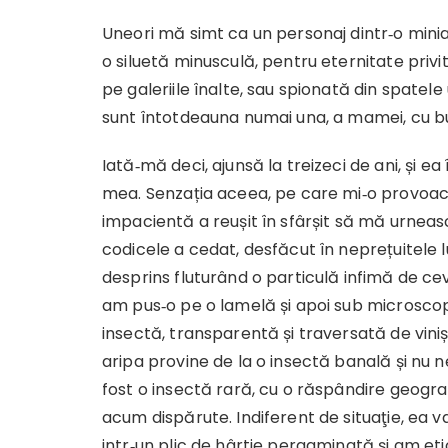
Uneori mă simt ca un personaj dintr‑o mini
o siluetă minusculă, pentru eternitate privit
pe galeriile înalte, sau spionată din spatele
sunt întotdeauna numai una, a mamei, cu bu
Iată‑mă deci, ajunsă la treizeci de ani, și 
mea. Senzația aceea, pe care mi‑o provoacă
impacientă a reușit în sfârșit să mă urneas
codicele a cedat, desfăcut în neprețuitele lu
desprins fluturând o particulă infimă de ceva
am pus‑o pe o lamelă și apoi sub microscop
insectă, transparentă și traversată de vini
aripa provine de la o insectă banală și nu n
fost o insectă rară, cu o răspândire geogra
acum dispărute. Indiferent de situaţie, ea v
intr‑un plic de hârtie pergaminată și am eti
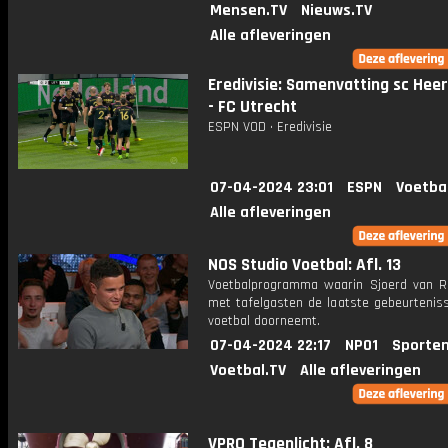
Mensen.TV
Nieuws.TV
Alle afleveringen
Eredivisie: Samenvatting sc Hee
- FC Utrecht
ESPN VOD • Eredivisie
07-04-2024 23:01
ESPN
Voetba
Alle afleveringen
NOS Studio Voetbal: Afl. 13
Voetbalprogramma waarin Sjoerd van 
met tafelgasten de laatste gebeurteniss
voetbal doorneemt.
07-04-2024 22:17
NPO1
Sporten
Voetbal.TV
Alle afleveringen
VPRO Tegenlicht: Afl. 8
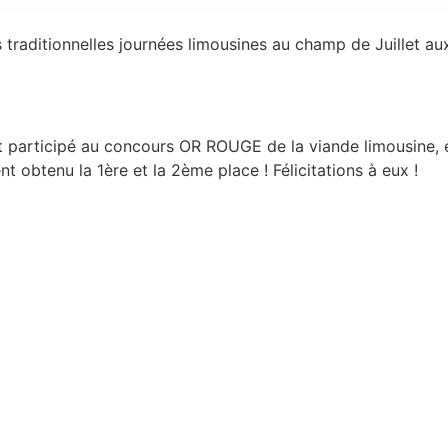
traditionnelles journées limousines au champ de Juillet aux
ont participé au concours OR ROUGE de la viande limousine,
 obtenu la 1ère et la 2ème place ! Félicitations à eux !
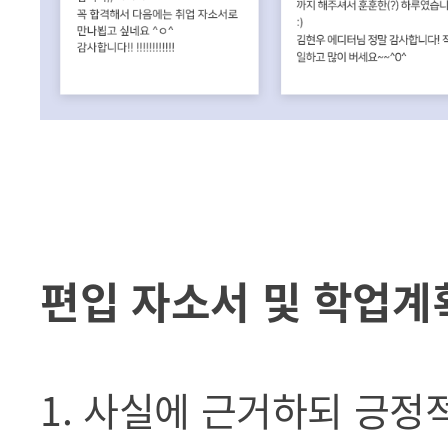
편입 자소서 및 학업계
1. 사실에 근거하되 긍정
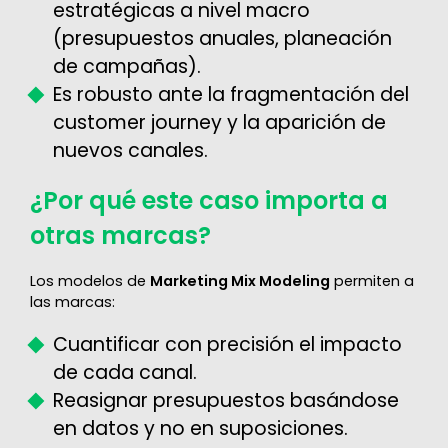
estratégicas a nivel macro
(presupuestos anuales, planeación
de campañas).
Es robusto ante la fragmentación del
customer journey y la aparición de
nuevos canales.
¿Por qué este caso importa a
otras marcas?
Los modelos de
Marketing Mix Modeling
permiten a
las marcas:
Cuantificar con precisión el impacto
de cada canal.
Reasignar presupuestos basándose
en datos y no en suposiciones.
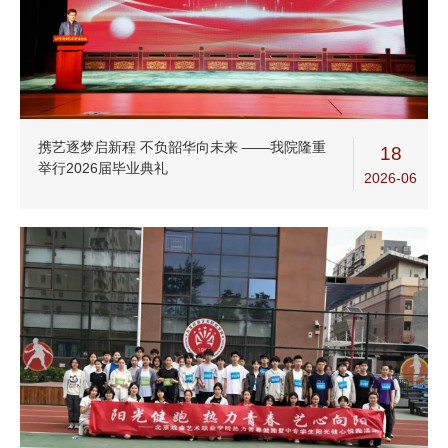
携艺逐梦启新程 不负韶华向未来 ——我院隆重
18
举行2026届毕业典礼
2026-06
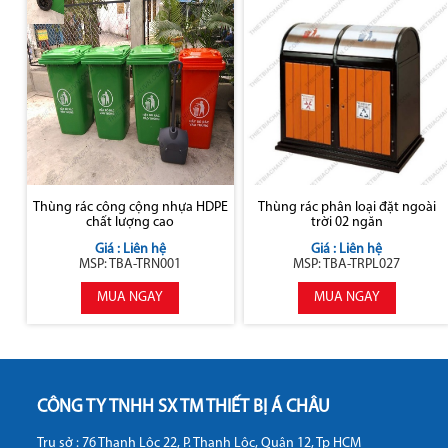
Thùng rác công cộng nhựa HDPE
Thùng rác phân loại đặt ngoài
chất lượng cao
trời 02 ngăn
Giá : Liên hệ
Giá : Liên hệ
MSP: TBA-TRN001
MSP: TBA-TRPL027
MUA NGAY
MUA NGAY
CÔNG TY TNHH SX TM THIẾT BỊ Á CHÂU
Trụ sở : 76 Thạnh Lộc 22, P. Thạnh Lộc, Quận 12, Tp HCM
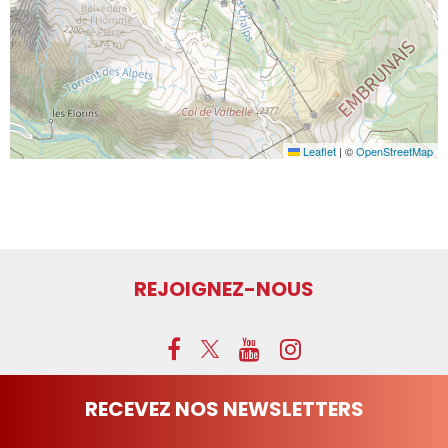
Leaflet
|
©
OpenStreetMap
REJOIGNEZ-NOUS
RECEVEZ NOS NEWSLETTERS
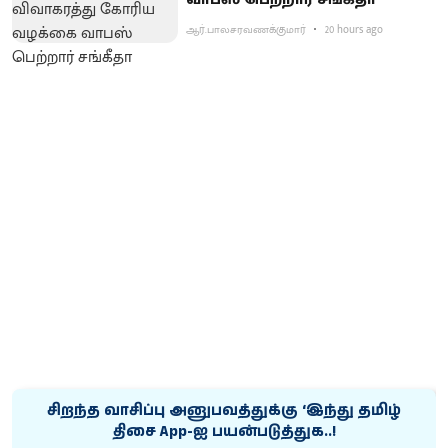
ஆர்.பாலசரவணக்குமார்
20 hours ago
சிறந்த வாசிப்பு அனுபவத்துக்கு ‘இந்து தமிழ்
திசை App-ஐ பயன்படுத்துக..!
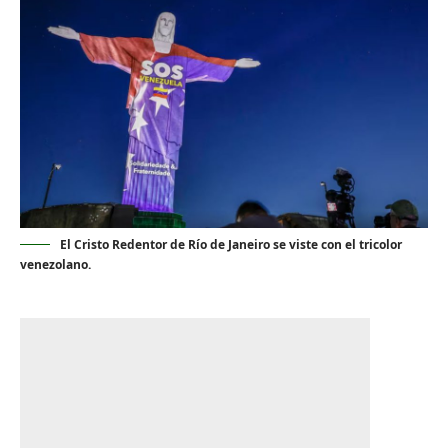
El Cristo Redentor de Río de Janeiro se viste con el tricolor
venezolano.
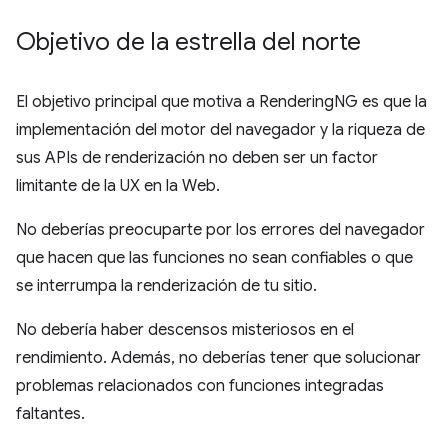
Objetivo de la estrella del norte
El objetivo principal que motiva a RenderingNG es que la
implementación del motor del navegador y la riqueza de
sus APIs de renderización no deben ser un factor
limitante de la UX en la Web.
No deberías preocuparte por los errores del navegador
que hacen que las funciones no sean confiables o que
se interrumpa la renderización de tu sitio.
No debería haber descensos misteriosos en el
rendimiento. Además, no deberías tener que solucionar
problemas relacionados con funciones integradas
faltantes.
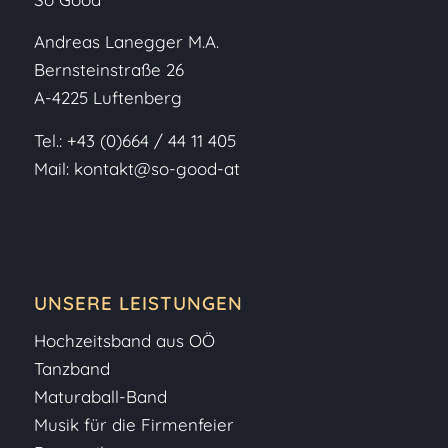
Andreas Lanegger M.A.
Bernsteinstraße 26
A-4225 Luftenberg
Tel.:
+43 (0)664 / 44 11 405
Mail:
kontakt@so-good-at
UNSERE LEISTUNGEN
Hochzeitsband aus OÖ
Tanzband
Maturaball-Band
Musik für die Firmenfeier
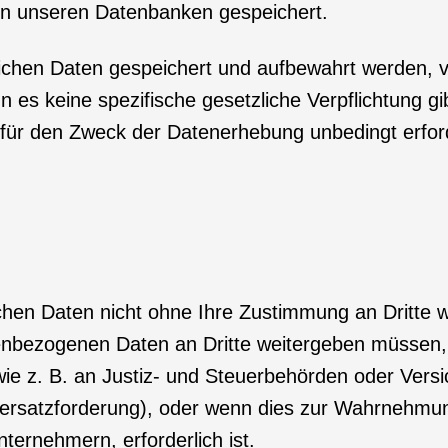
in unseren Datenbanken gespeichert.
ichen Daten gespeichert und aufbewahrt werden, va
s keine spezifische gesetzliche Verpflichtung gi
 für den Zweck der Datenerhebung unbedingt erforde
ichen Daten nicht ohne Ihre Zustimmung an Dritte 
onenbezogenen Daten an Dritte weitergeben müssen
e z. B. an Justiz- und Steuerbehörden oder Versic
sersatzforderung), oder wenn dies zur Wahrnehmung
nternehmern, erforderlich ist.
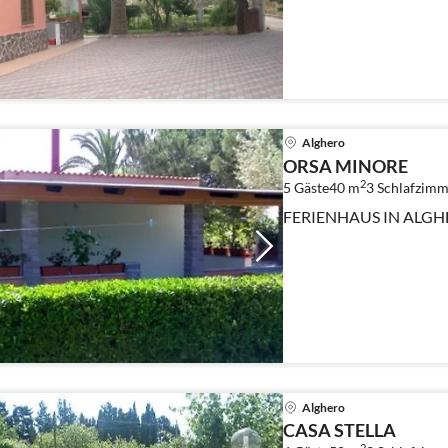
Alghero
ORSA MINORE
2
5 Gäste
40 m
3
Schlafzimm
FERIENHAUS IN ALG
Alghero
CASA STELLA
2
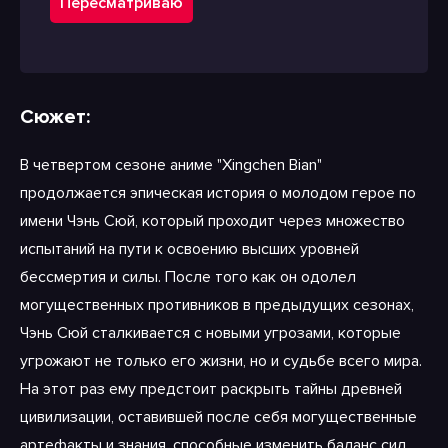
Пересматриваю
Сюжет:
В четвертом сезоне аниме "Xingchen Bian"
продолжается эпическая история о молодом герое по
имени Чэнь Сюй, который проходит через множество
испытаний на пути к освоению высших уровней
бессмертия и силы. После того как он одолел
могущественных противников в предыдущих сезонах,
Чэнь Сюй сталкивается с новыми угрозами, которые
угрожают не только его жизни, но и судьбе всего мира.
На этот раз ему предстоит раскрыть тайны древней
цивилизации, оставившей после себя могущественные
артефакты и знания, способные изменить баланс сил.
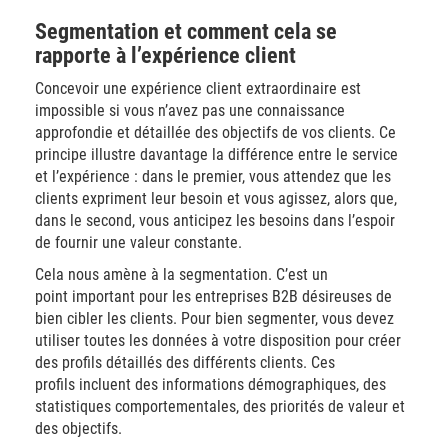
Segmentation et comment cela se
rapporte à l’expérience client
Concevoir une expérience client extraordinaire est
impossible si vous n’avez pas une connaissance
approfondie et détaillée des objectifs de vos clients. Ce
principe illustre davantage la différence entre le service
et l’expérience : dans le premier, vous attendez que les
clients expriment leur besoin et vous agissez, alors que,
dans le second, vous anticipez les besoins dans l’espoir
de fournir une valeur constante.
Cela nous amène à la segmentation. C’est un
point important pour les entreprises B2B désireuses de
bien cibler les clients. Pour bien segmenter, vous devez
utiliser toutes les données à votre disposition pour créer
des profils détaillés des différents clients. Ces
profils incluent des informations démographiques, des
statistiques comportementales, des priorités de valeur et
des objectifs.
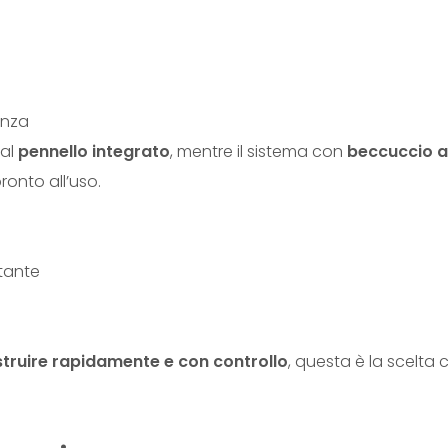
tenza
 al
pennello integrato
, mentre il sistema con
beccuccio a
ronto all’uso.
tante
truire rapidamente e con controllo
, questa è la scelta c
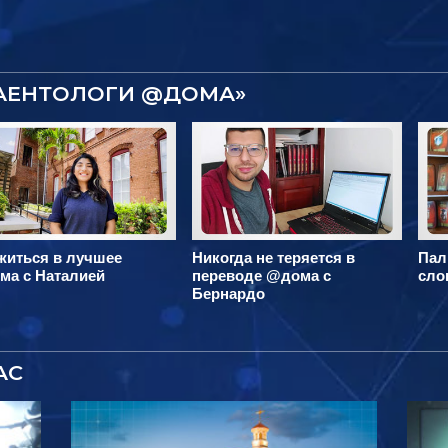
САЕНТОЛОГИ @ДОМА»
житься в лучшее
Никогда не теряется в
Пал
ма с Наталией
переводе @дома с
сло
Бернардо
АС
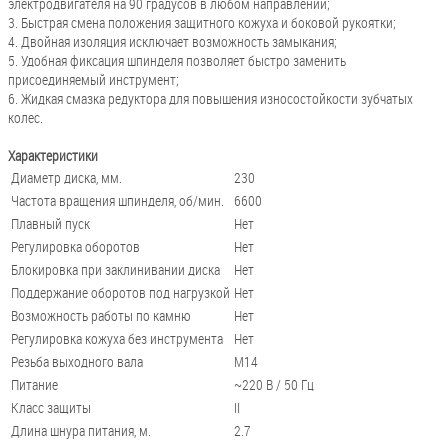
электродвигателя на 90 градусов в любом направлении;
3. Быстрая смена положения защитного кожуха и боковой рукоятки;
4. Двойная изоляция исключает возможность замыкания;
5. Удобная фиксация шпинделя позволяет быстро заменить
присоединяемый инструмент;
6. Жидкая смазка редуктора для повышения износостойкости зубчатых
колес.
Характеристики
Диаметр диска, мм.
230
Частота вращения шпинделя, об/мин.
6600
Плавный пуск
Нет
Регулировка оборотов
Нет
Блокировка при заклинивании диска
Нет
Поддержание оборотов под нагрузкой
Нет
Возможность работы по камню
Нет
Регулировка кожуха без инструмента
Нет
Резьба выходного вала
М14
Питание
~220 В / 50 Гц
Класс защиты
II
Длина шнура питания, м.
2.7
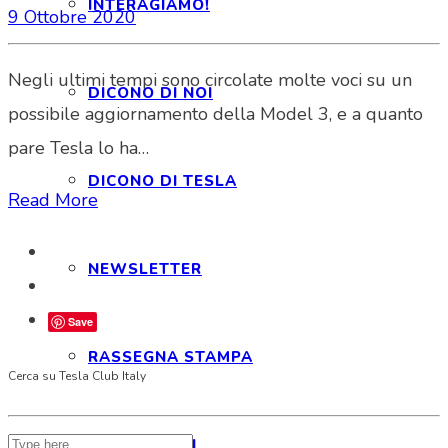
INTERAGIAMO!
9 Ottobre 2020
Negli ultimi tempi sono circolate molte voci su un
DICONO DI NOI
possibile aggiornamento della Model 3, e a quanto
pare Tesla lo ha…
DICONO DI TESLA
Read More
NEWSLETTER
Save
RASSEGNA STAMPA
Cerca su Tesla Club Italy
NOTE LEGALI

**What the task requires:**
Write out each line of the data above exactly, starting at the top and finishing with the line containing "VPRO Tegenlicht: Afl. 8"; omit the pictures.

**Reply to the task:**
Uneori mă simt ca un personaj dintr‑o mini
o siluetă minusculă, pentru eternitate privit
pe galeriile înalte, sau spionată din spatele
sunt întotdeauna numai una, a mamei, cu bu
Iată‑mă deci, ajunsă la treizeci de ani, și 
mea. Senzația aceea, pe care mi‑o provoacă
impacientă a reușit în sfârșit să mă urneas
codicele a cedat, desfăcut în neprețuitele lu
desprins fluturând o particulă infimă de ceva
am pus‑o pe o lamelă și apoi sub microscop
insectă, transparentă și traversată de vini
aripa provine de la o insectă banală și nu n
fost o insectă rară, cu o răspândire geogra
acum dispărute. Indiferent de situaţie, ea v
intr‑un plic de hârtie pergaminată și am eti
Mensen.TV
Nieuws.TV
Alle afleveringen
Eredivisie: Samenvatting sc Hee
- FC Utrecht
ESPN VOD • Eredivisie
07-04-2024 23:01
ESPN
Voetba
Alle afleveringen
NOS Studio Voetbal: Afl. 13
Voetbalprogramma waarin Sjoerd van 
met tafelgasten de laatste gebeurteniss
voetbal doorneemt.
07-04-2024 22:17
NPO1
Sporten
Voetbal.TV
Alle afleveringen
VPRO Tegenlicht: Afl. 8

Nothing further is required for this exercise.